== Records
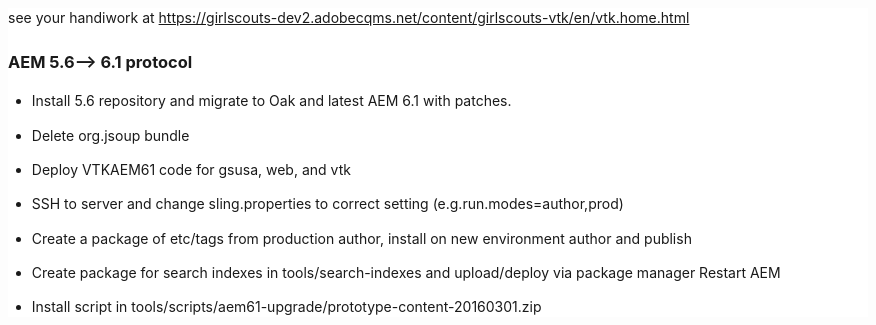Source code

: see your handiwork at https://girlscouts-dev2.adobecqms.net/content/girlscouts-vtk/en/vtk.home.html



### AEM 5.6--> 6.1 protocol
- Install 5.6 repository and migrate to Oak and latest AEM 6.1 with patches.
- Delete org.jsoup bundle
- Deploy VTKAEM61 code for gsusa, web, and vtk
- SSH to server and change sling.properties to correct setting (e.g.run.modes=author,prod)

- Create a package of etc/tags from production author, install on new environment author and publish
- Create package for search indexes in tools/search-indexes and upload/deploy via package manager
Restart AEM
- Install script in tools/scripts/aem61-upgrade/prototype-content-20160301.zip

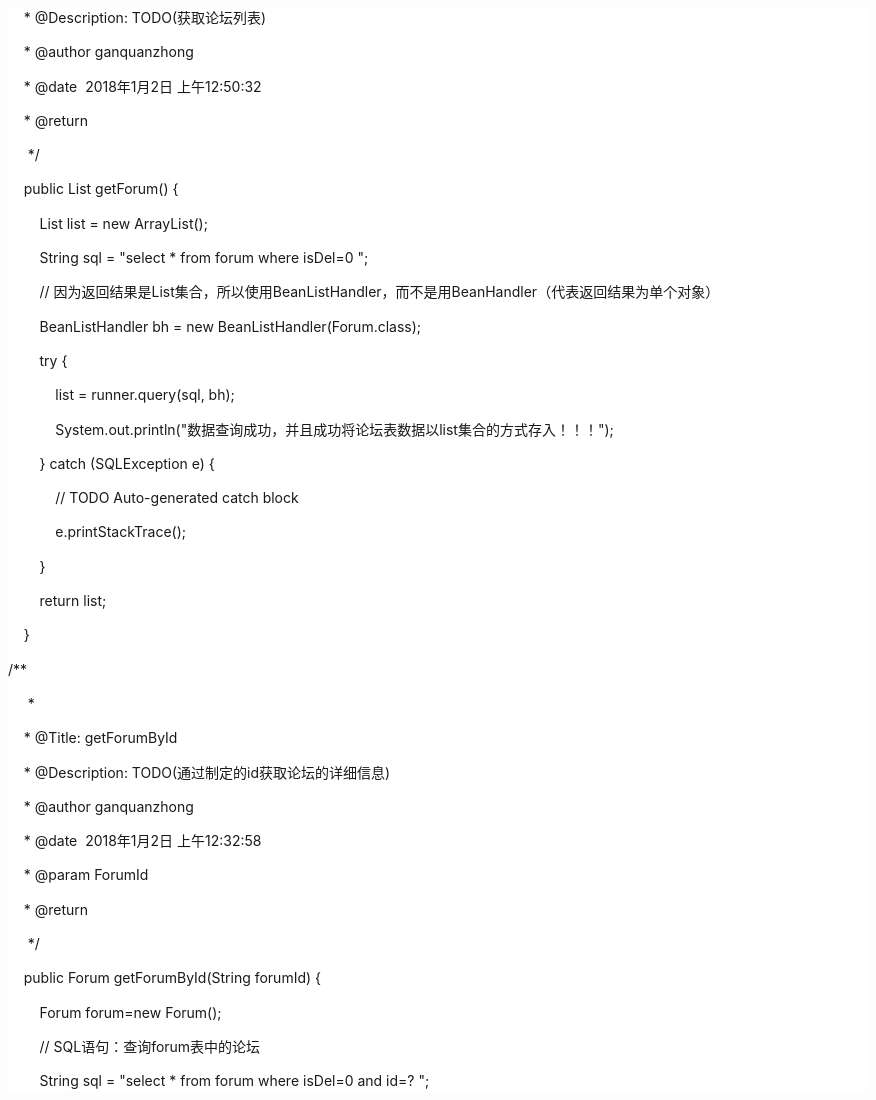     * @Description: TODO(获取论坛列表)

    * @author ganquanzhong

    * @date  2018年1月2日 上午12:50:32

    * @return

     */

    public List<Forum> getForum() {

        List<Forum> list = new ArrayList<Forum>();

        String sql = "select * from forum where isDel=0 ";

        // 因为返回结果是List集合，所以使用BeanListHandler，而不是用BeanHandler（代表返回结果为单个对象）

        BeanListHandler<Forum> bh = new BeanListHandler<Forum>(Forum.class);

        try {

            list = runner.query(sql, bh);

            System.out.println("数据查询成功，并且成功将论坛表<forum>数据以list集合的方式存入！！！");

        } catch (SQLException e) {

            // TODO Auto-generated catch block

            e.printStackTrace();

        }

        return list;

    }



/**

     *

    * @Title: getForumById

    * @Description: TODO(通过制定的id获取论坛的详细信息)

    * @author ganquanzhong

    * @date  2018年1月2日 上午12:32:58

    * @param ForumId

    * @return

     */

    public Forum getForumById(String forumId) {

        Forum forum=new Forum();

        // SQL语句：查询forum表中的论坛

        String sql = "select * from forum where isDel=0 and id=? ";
====
== Records
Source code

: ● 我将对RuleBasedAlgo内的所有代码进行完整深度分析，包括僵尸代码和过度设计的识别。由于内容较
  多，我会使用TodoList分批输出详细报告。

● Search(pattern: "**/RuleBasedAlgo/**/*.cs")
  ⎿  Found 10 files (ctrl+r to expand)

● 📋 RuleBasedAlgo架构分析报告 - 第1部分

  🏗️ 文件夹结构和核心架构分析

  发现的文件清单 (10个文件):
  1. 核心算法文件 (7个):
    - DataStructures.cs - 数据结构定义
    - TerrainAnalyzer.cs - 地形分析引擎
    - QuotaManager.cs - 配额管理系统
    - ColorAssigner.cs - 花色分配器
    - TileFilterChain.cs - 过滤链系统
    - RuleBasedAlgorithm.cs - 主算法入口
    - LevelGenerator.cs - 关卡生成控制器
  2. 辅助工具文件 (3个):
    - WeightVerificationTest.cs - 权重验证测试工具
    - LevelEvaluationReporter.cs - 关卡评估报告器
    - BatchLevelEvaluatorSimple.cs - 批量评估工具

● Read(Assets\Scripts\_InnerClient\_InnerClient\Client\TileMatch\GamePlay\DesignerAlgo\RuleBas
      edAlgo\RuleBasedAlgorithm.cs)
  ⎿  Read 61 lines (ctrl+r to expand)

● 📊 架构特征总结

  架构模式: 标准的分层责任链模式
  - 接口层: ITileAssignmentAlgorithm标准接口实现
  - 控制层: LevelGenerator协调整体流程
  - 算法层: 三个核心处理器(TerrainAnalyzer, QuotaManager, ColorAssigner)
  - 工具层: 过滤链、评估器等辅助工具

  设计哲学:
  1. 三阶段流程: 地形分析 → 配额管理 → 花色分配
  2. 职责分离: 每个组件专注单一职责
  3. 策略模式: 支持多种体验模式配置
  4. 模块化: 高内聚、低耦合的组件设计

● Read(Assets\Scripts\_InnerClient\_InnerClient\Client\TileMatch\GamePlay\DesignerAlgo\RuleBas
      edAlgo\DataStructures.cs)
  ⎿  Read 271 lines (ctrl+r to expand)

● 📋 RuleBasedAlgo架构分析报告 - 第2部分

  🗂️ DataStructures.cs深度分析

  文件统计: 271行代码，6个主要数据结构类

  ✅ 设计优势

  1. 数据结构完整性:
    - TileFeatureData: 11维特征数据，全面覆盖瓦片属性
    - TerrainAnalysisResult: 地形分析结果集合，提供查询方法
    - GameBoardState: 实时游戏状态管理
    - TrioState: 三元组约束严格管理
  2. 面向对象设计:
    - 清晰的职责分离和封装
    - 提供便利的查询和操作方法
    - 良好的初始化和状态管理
====
To-do item
Everything from the line with "files (ctrl+r to expand)" through the line with "4. 模块化: 高内聚、低耦合的组件设计" in the listing above must be retyped exactly, with nothing added.

Response area
  ⎿  Found 10 files (ctrl+r to expand)

● 📋 RuleBasedAlgo架构分析报告 - 第1部分

  🏗️ 文件夹结构和核心架构分析

  发现的文件清单 (10个文件):
  1. 核心算法文件 (7个):
    - DataStructures.cs - 数据结构定义
    - TerrainAnalyzer.cs - 地形分析引擎
    - QuotaManager.cs - 配额管理系统
    - ColorAssigner.cs - 花色分配器
    - TileFilterChain.cs - 过滤链系统
    - RuleBasedAlgorithm.cs - 主算法入口
    - LevelGenerator.cs - 关卡生成控制器
  2. 辅助工具文件 (3个):
    - WeightVerificationTest.cs - 权重验证测试工具
    - LevelEvaluationReporter.cs - 关卡评估报告器
    - BatchLevelEvaluatorSimple.cs - 批量评估工具

● Read(Assets\Scripts\_InnerClient\_InnerClient\Client\TileMatch\GamePlay\DesignerAlgo\RuleBas
      edAlgo\RuleBasedAlgorithm.cs)
  ⎿  Read 61 lines (ctrl+r to expand)

● 📊 架构特征总结

  架构模式: 标准的分层责任链模式
  - 接口层: ITileAssignmentAlgorithm标准接口实现
  - 控制层: LevelGenerator协调整体流程
  - 算法层: 三个核心处理器(TerrainAnalyzer, QuotaManager, ColorAssigner)
  - 工具层: 过滤链、评估器等辅助工具

  设计哲学:
  1. 三阶段流程: 地形分析 → 配额管理 → 花色分配
  2. 职责分离: 每个组件专注单一职责
  3. 策略模式: 支持多种体验模式配置
  4. 模块化: 高内聚、低耦合的组件设计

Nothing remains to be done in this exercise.